Directed by George Romero and written by Stephen King, 1982's Creepshow honored EC Comics from the '50s to deliver audiences a series of vignettes depicting all manner of horrors, from vengeful spirits to terrifying monsters. The campy nature of the film connected strongly with audiences, as the stories felt both fresh and familiar at the same time. Debuting on the streaming platform Shudder later this year, The Walking Dead producer Greg Nicotero developed an adaptation of the film which embodies its spirit while offering a contemporary feel. Entertainment Weekly debuted the first look photo from the upcoming series.
"Tricia [Helfer] stars in an episode called 'Lydia Lane's Better Half,' based on a story that I wrote," Nicotero revealed to the outlet. "It's a take on an old Mario Bava movie. I always loved Tricia. She plays a strong female executive who finds herself in this untenable supernatural situation that she can't control."

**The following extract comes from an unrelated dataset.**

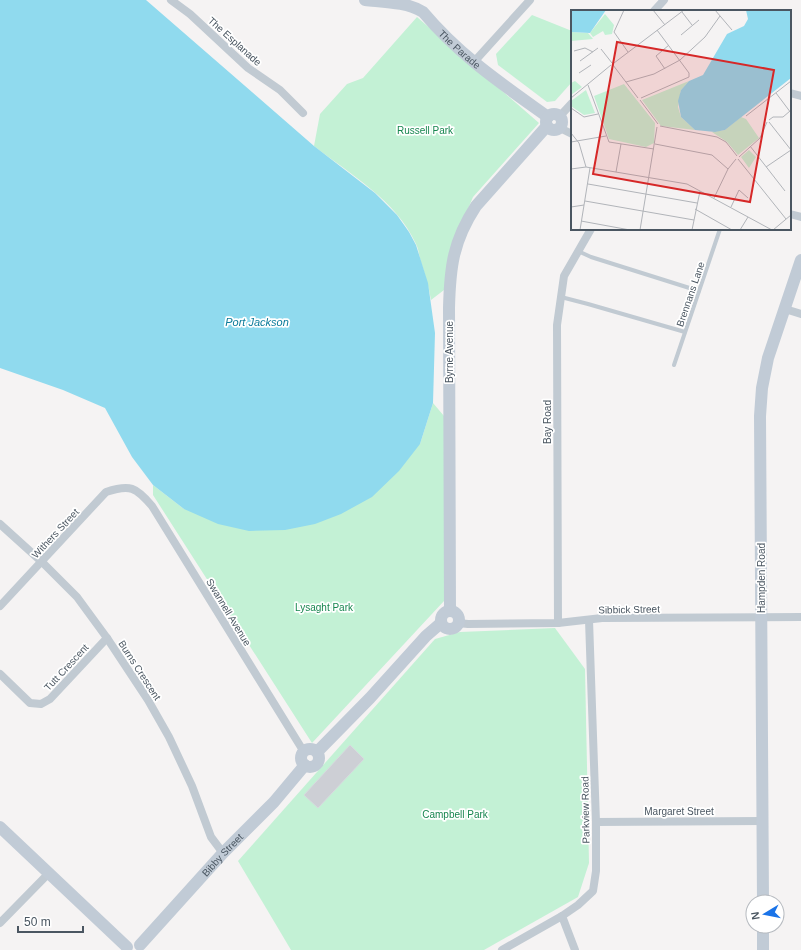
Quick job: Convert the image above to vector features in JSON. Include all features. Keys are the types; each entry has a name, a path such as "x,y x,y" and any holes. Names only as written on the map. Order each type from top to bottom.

The segment was directed by Roxanne Benjamin, who previously directed Body at Brighton Rock and a segment of the anthology XX.
"Extending the umbrella to younger up-and-coming filmmakers was very important to me," Nicotero pointed out. "I didn't want it to appear that I was turning my back on the new generation of filmmakers, and Roxanne did a great job. Getting David Bruckner (The Ritual), and Roxanne Benjamin, and Rob Schrab (The Sarah Silverman Program) in to direct episodes — I was really fortunate that these guys wanted to come onboard."
The new series not only brings in burgeoning talent, but also Creepshow alumni. John Harrison, who composed the original film's score, and Tom Savini, who did the film's special effects makeup, both serve as directors of the new series.
"They're all my friends," Nicotero pointed out. "When you're presented with an opportunity like this, number one, you want to pay tribute to what they have contributed to the industry, but also you always dream about working with your friends. That's sort of the Mount Olympus of being a filmmaker, is to surround yourself with your friends, and create these great tales together. So, it seemed like a no-brainer to have John Harrison be a part of the show as a writer and director, and Tom Savini, and Adrienne. I even hired Rick Catizone, who was the same animator who did the animation for the original Creepshow, because it so inspired me at that time. I felt it lends a very special authenticity to the project that is important to me."